» **Supplied data**:
-=-=-

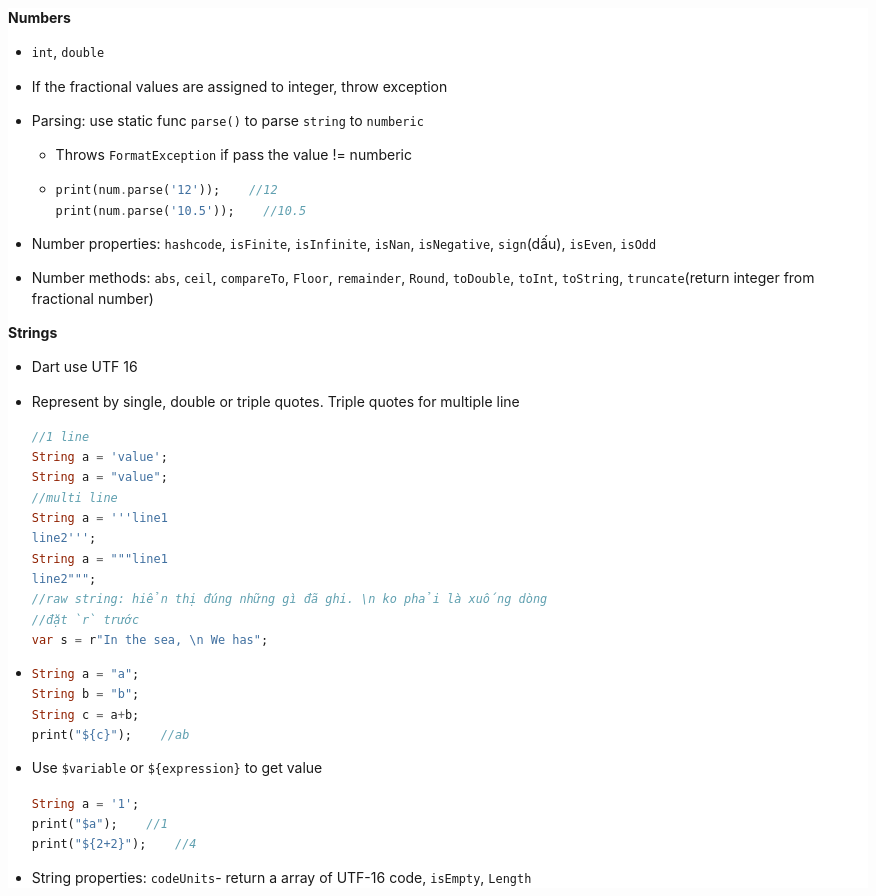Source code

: **Numbers**

- `int`, `double`

- If the fractional values are assigned to integer, throw exception

- Parsing: use static func `parse()` to parse `string` to `numberic`
  
  - Throws `FormatException` if pass the value != numberic
  
  - ```dart
    print(num.parse('12'));    //12
    print(num.parse('10.5'));    //10.5
    ```

- Number properties: `hashcode`, `isFinite`, `isInfinite`, `isNan`, `isNegative`, `sign`(dấu), `isEven`, `isOdd`

- Number methods: `abs`, `ceil`, `compareTo`, `Floor`, `remainder`, `Round`, `toDouble`, `toInt`, `toString`, `truncate`(return integer from fractional number)

**Strings**

- Dart use UTF 16

- Represent by single, double or triple quotes. Triple quotes for multiple line
  
  ```dart
  //1 line
  String a = 'value';    
  String a = "value"; 
  //multi line    
  String a = '''line1    
  line2''';               
  String a = """line1 
  line2""";
  //raw string: hiển thị đúng những gì đã ghi. \n ko phải là xuống dòng
  //đặt `r` trước
  var s = r"In the sea, \n We has";
  ```

- ```dart
  String a = "a";
  String b = "b";
  String c = a+b;
  print("${c}");    //ab
  ```

- Use `$variable` or `${expression}` to get value
  
  ```dart
  String a = '1';
  print("$a");    //1
  print("${2+2}");    //4    
  ```

- String properties: `codeUnits`- return a array of UTF-16 code, `isEmpty`, `Length`
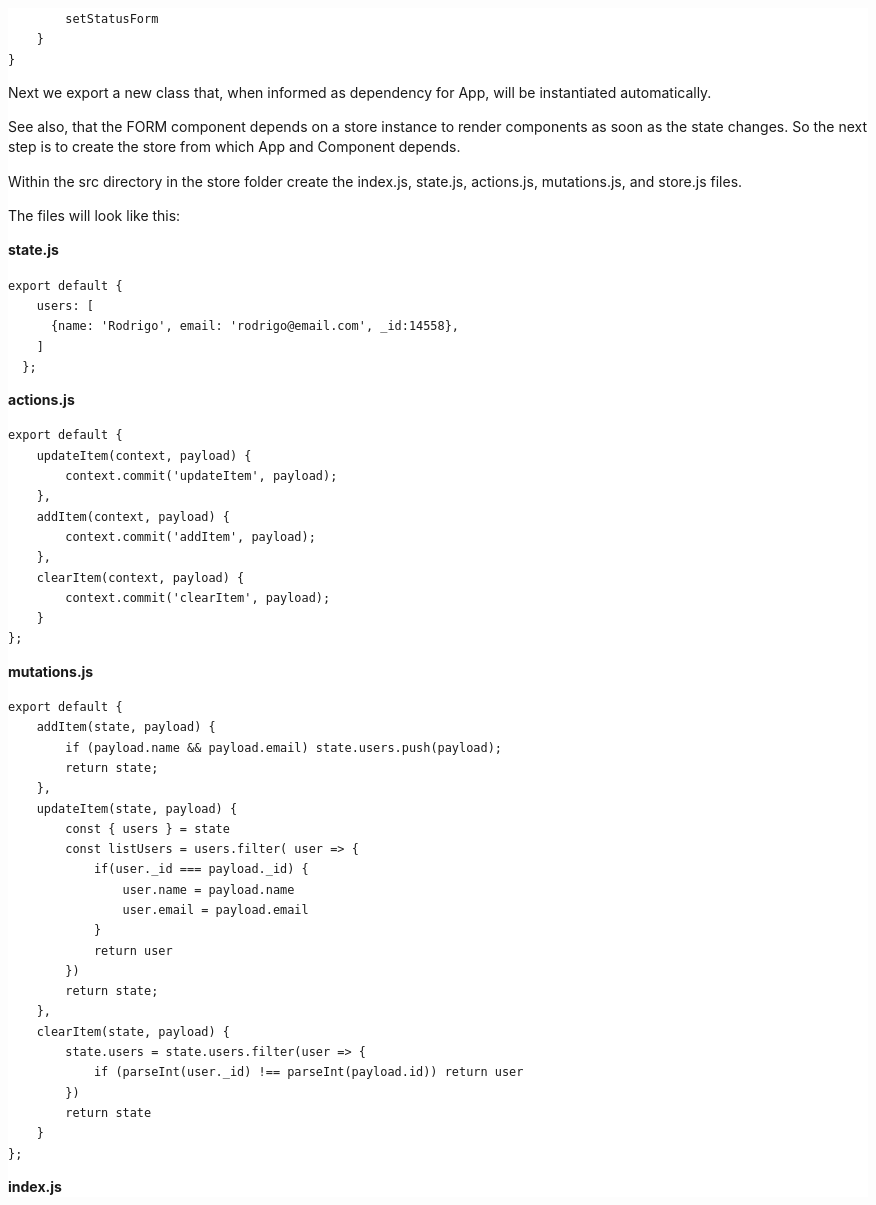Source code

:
 ```
        setStatusForm
    }
}
```

Next we export a new class that, when informed as dependency for App, will be instantiated automatically.

See also, that the FORM component depends on a store instance to render components as soon as the state changes. So the next step is to create the store from which App and Component depends.

Within the src directory in the store folder create the index.js, state.js, actions.js, mutations.js, and store.js files.

The files will look like this:

**state.js**
``` 
export default {
    users: [
      {name: 'Rodrigo', email: 'rodrigo@email.com', _id:14558},
    ]
  };
```

**actions.js**
```
export default {
	updateItem(context, payload) {
		context.commit('updateItem', payload);
	},
	addItem(context, payload) {
		context.commit('addItem', payload);
	},
	clearItem(context, payload) {
		context.commit('clearItem', payload);
	}
};
```

**mutations.js**

```
export default {
	addItem(state, payload) {
		if (payload.name && payload.email) state.users.push(payload);
		return state;
	},
	updateItem(state, payload) {
		const { users } = state
		const listUsers = users.filter( user => {
			if(user._id === payload._id) {
				user.name = payload.name
				user.email = payload.email
			}
			return user
		})
		return state;
	},
	clearItem(state, payload) {
		state.users = state.users.filter(user => {
			if (parseInt(user._id) !== parseInt(payload.id)) return user
		})
		return state
	}
};
```
**index.js**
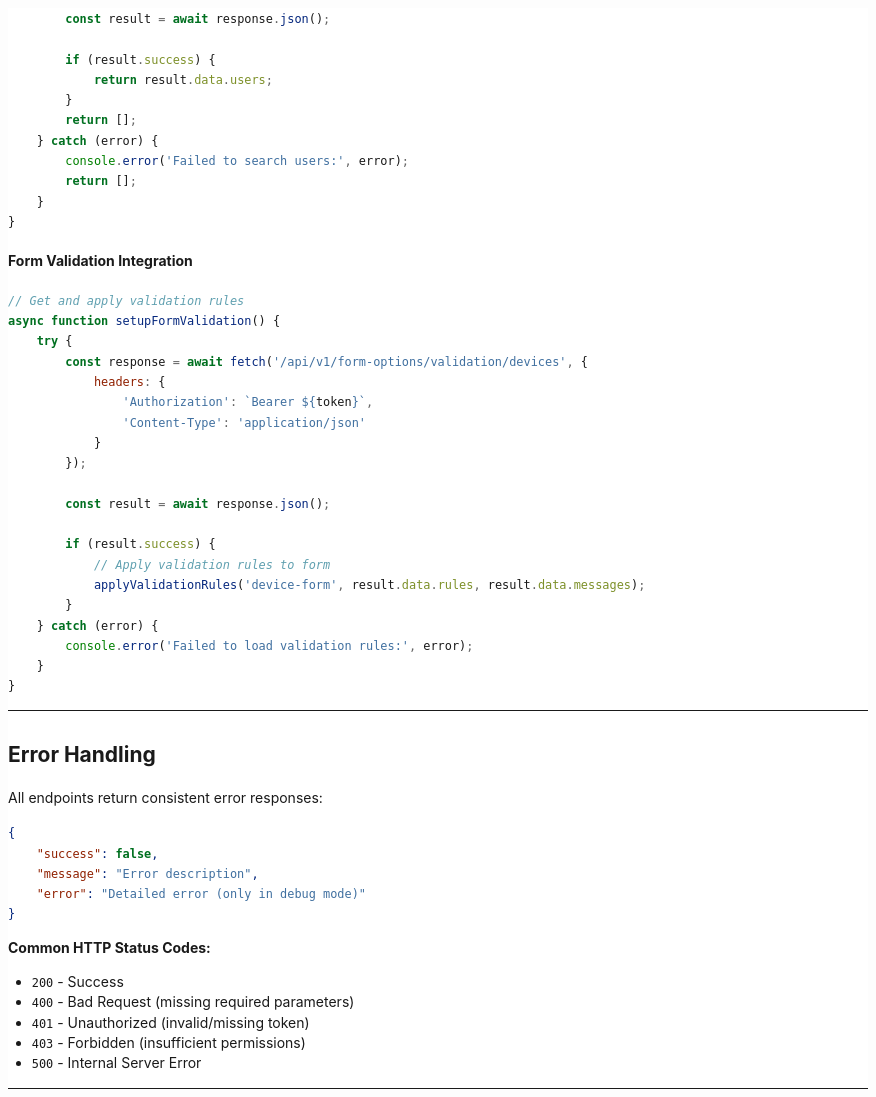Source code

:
 ```javascript
        const result = await response.json();
        
        if (result.success) {
            return result.data.users;
        }
        return [];
    } catch (error) {
        console.error('Failed to search users:', error);
        return [];
    }
}
```

#### Form Validation Integration
```javascript
// Get and apply validation rules
async function setupFormValidation() {
    try {
        const response = await fetch('/api/v1/form-options/validation/devices', {
            headers: {
                'Authorization': `Bearer ${token}`,
                'Content-Type': 'application/json'
            }
        });
        
        const result = await response.json();
        
        if (result.success) {
            // Apply validation rules to form
            applyValidationRules('device-form', result.data.rules, result.data.messages);
        }
    } catch (error) {
        console.error('Failed to load validation rules:', error);
    }
}
```

---

## Error Handling

All endpoints return consistent error responses:

```json
{
    "success": false,
    "message": "Error description",
    "error": "Detailed error (only in debug mode)"
}
```

**Common HTTP Status Codes:**
- `200` - Success
- `400` - Bad Request (missing required parameters)
- `401` - Unauthorized (invalid/missing token)
- `403` - Forbidden (insufficient permissions)
- `500` - Internal Server Error

---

-=-=-

» **Work task**: Where does the word "context" appear in the material above? Copy every line that holds it.

» **Exercise result**:
	updateItem(context, payload) {
		context.commit('updateItem', payload);
	addItem(context, payload) {
		context.commit('addItem', payload);
	clearItem(context, payload) {
		context.commit('clearItem', payload);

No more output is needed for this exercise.